Die Industrie zögert lange
Das Problem war nur, dass die damals auf die Behandlung der Sepsis fokussierte pharmazeutische Industrie kein Interesse daran zeigte. Hätte nicht eine amerikanische Biotech-Firma einen Mitarbeiter Feldmanns als Forschungschef angeheuert, wären TNF-Blocker womöglich viel später in der Klinik angekommen. So aber konnten Feldmann und Maini mit einem dort entwickelten Antikörper in einer Proof-of-Concept-Studie 20 Patienten mit schwerster rheumatoider Arthritis behandeln, denen herkömmliche Medikamente nicht mehr halfen. Der Erfolg war erstaunlich: Alle 20 Probanden sprachen auf die Behandlung an, bei vielen schwollen die Gelenke innerhalb von sechs Wochen gar vollständig ab. Erst als Feldmann diese Ergebnisse lange vor deren Publikation im Herbst 1992 bei einer Konferenz präsentierte, sprangen viele Unternehmen auf das Konzept an.

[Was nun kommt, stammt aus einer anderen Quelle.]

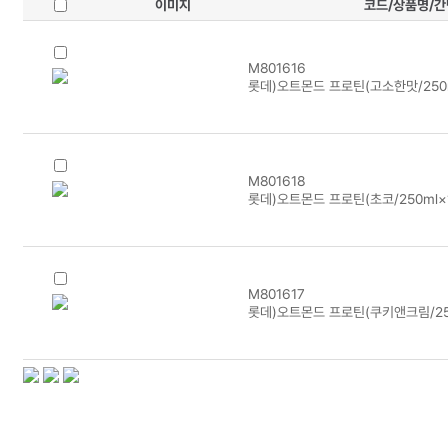
이미지
코드/상품명/
M801616
롯데)오트몬드 프로틴(고소한맛/250m
M801618
롯데)오트몬드 프로틴(초코/250ml×
M801617
롯데)오트몬드 프로틴(쿠키앤크림/25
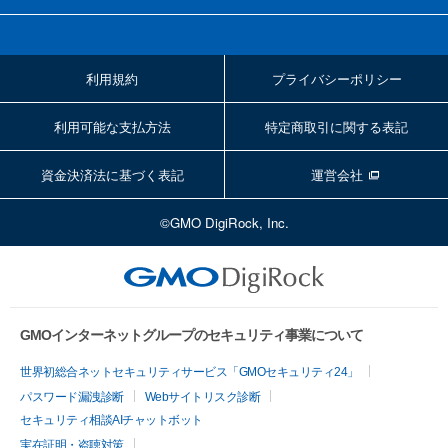
利用規約
プライバシーポリシー
利用可能な支払方法
特定商取引に関する表記
資金決済法に基づく表記
運営会社
©GMO DigiRock, Inc.
GMOインターネットグループのセキュリティ事業について
世界初総合ネットセキュリティサービス「GMOセキュリティ24」
パスワード漏洩診断
Webサイトリスク診断
セキュリティ相談AIチャットボット
実在証明・盗聴対策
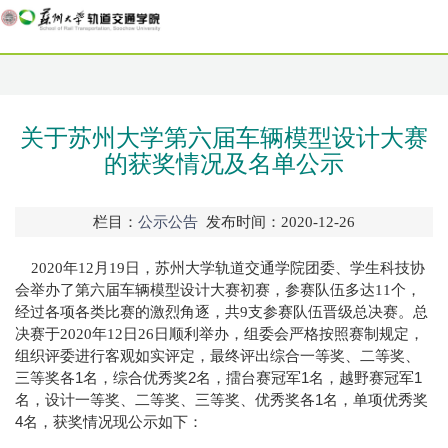
关于苏州大学第六届车辆模型设计大赛
的获奖情况及名单公示
栏目：
公示公告
发布时间：2020-12-26
年
月
日，苏州大学轨道交通学院团委、学生科技协
2020
12
19
会举办了第六届车辆模型设计大赛初赛，参赛队伍多达
个，
11
经过各项各类比赛的激烈角逐，共
支参赛队伍晋级总决赛。总
9
决赛于
年
日
日顺利举办，组委会严格按照赛制规定，
2020
12
26
组织评委进行客观如实评定，最终评出综合一等奖、二等奖、
三等奖各1名，综合优秀奖2名，擂台赛冠军1名，越野赛冠军1
名，设计一等奖、二等奖、三等奖、优秀奖各1名，单项优秀奖
4名，获奖情况现公示如下：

Um die Jahrhundertwende wurden die ersten TNF-Blocker zugelassen, nicht nur gegen Rheuma, wo sie meist in Kombination mit anderen Medikamenten gegeben werden, sondern nach und nach auch gegen andere entzündliche Autoimmunerkrankungen. Auch wenn keine Heilung herbeiführen und längst nicht allen Patienten dauerhaft helfen, so haben sie die Therapie von rheumatoider Arthritis, Morbus Crohn, Psoriasis und anderen schweren Krankheiten doch auf eine neue Stufe gehoben. Täglich lindern sie das Leiden vieler Millionen Patienten. Aus gutem Grund sind TNF-Inhibitoren deshalb schon seit Jahren die weltweit umsatzstärkste Arzneimittelklasse.